◆ What you need to do:
a. In the news report on the Bolton airing cupboard case, what sentence was Andrew Reade given?
b. Continue the news report on the Bolton airing cupboard case from its last sentence.

◆ Selected text:

***

Man jailed after hiding his girlfriend's body in airing cupboard for over a year
A man who hid the body of his dead girlfriend in the airing cupboard of their flat for more than a year has been jailed for four years and four months.
Andrew Reade, 43, wrapped the body of Vicky Cherry, 44, in a duvet and plastic sheeting after her death in October 2015 and then concealed it at their address in Bolton, Greater Manchester, by placing other items on top.
The corpse remained secret until police made the grim discovery when they searched the first-floor flat in Toronto Street in January this year after her family filed a missing person report three months earlier.
Miss Cherry's cause of death could not be ascertained because of the heavy decomposition but a pathologist concluded she may have died as a result of strangulation as injuries to her neck were detected.
When arrested on suspicion of murder, Reade claimed he panicked after he woke to find his girlfriend dead after they had previously taken a cocktail of illicit drugs.
Sentencing him at Bolton Crown Court, Judge Timothy Clayson said the defendant could not be held responsible for the death but his behaviour that followed was "inexcusable".
Reade went on "a mission of deceit" as he told lie after lie to Miss Cherry's family and also to police officers who twice visited the flat in November 2016.
He told them that Miss Cherry had left him to live in Blackburn with another man, the court heard.

***

◆ Data shown:
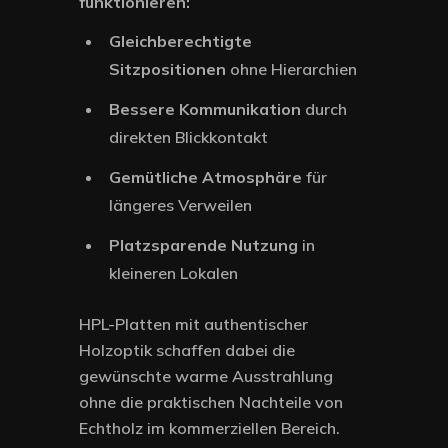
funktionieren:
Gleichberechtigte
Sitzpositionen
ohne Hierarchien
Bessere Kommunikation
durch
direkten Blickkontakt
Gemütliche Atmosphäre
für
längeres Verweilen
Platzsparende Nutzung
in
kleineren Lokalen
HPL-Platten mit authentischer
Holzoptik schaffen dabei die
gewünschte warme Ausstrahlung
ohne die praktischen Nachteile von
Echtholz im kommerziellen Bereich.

***

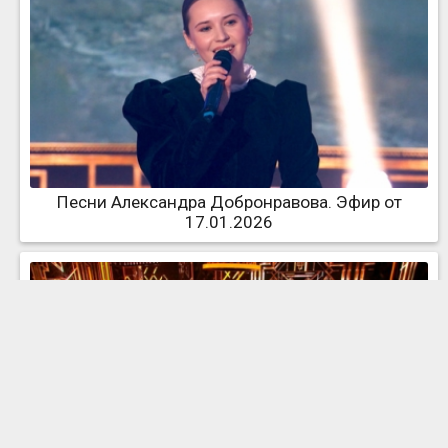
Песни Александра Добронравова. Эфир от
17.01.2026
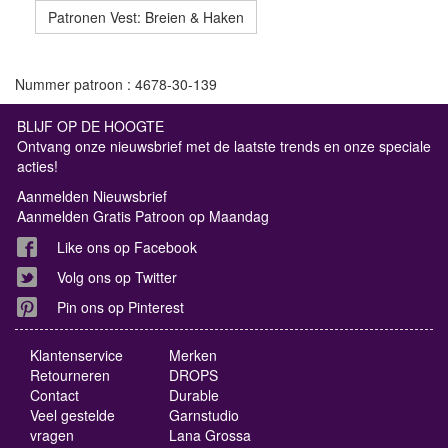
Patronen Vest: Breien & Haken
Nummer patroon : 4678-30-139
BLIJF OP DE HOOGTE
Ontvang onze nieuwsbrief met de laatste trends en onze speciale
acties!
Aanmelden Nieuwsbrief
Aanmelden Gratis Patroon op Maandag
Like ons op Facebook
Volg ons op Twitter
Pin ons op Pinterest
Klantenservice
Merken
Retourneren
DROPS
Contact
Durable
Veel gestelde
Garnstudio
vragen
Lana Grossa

***

◆ Task-by-task results:
a. Four years and four months in jail.

b.
Reade gave different accounts to others in the weeks after Miss Cherry's death when he told a mutual friend she was in hospital and falsely claimed to a pharmacist that she had moved in with her mother and even secured a job at a care home.
The defendant also cashed in employment benefits, totalling up to £1,000, sent to Miss Cherry in the three months after her death.
Judge Clayson told him that his conduct had prolonged her family's ordeal.
He said: "Your behaviour towards the body of Vicky Cherry and her family was callous, calculated and above all selfish."
Reade pleaded guilty at an earlier hearing to preventing a lawful and decent burial and also doing acts intended to pervert the course of justice.
Michael Maher, prosecuting, said the pair had been in a relationship since 2014 and it was "palpably clear" that the mother-of-three, originally from Fulwood, Lancashire, had "wrestled demons" with a history of drug abuse, depression and epilepsy.
She had been estranged from her family until the end of 2014 when contact was re-established and she kept in regular touch with her daughter Robyn, 25, until it came to an abrupt end in October 2015.
Reade later texted Miss Cherry's daughter that she had moved out to Blackburn, which left her with "deep-seated anger" as it appeared she had acted without telling her, the court was told.
She said she was "livid" with her mother but eventually became suspicious as time went on.
In a victim personal statement to the court, Miss Cherry's daughter said she and her mother had moved on from the past and she was looking forward to introducing her to her grandchildren.
She went on: "How can someone put you through 15 months of not knowing where she was? Lying to us and hiding her body from everyone.
"We may never know how she died. The way she was found we will never fully recover from the images and thoughts of how she was found.
"Reade has held her body in a cupboard with things on top of her like she was a piece of rubbish.
"I will never forgive Reade. Reade himself is the only person who truly knows what happened to my mother. We will be forever tormented by this."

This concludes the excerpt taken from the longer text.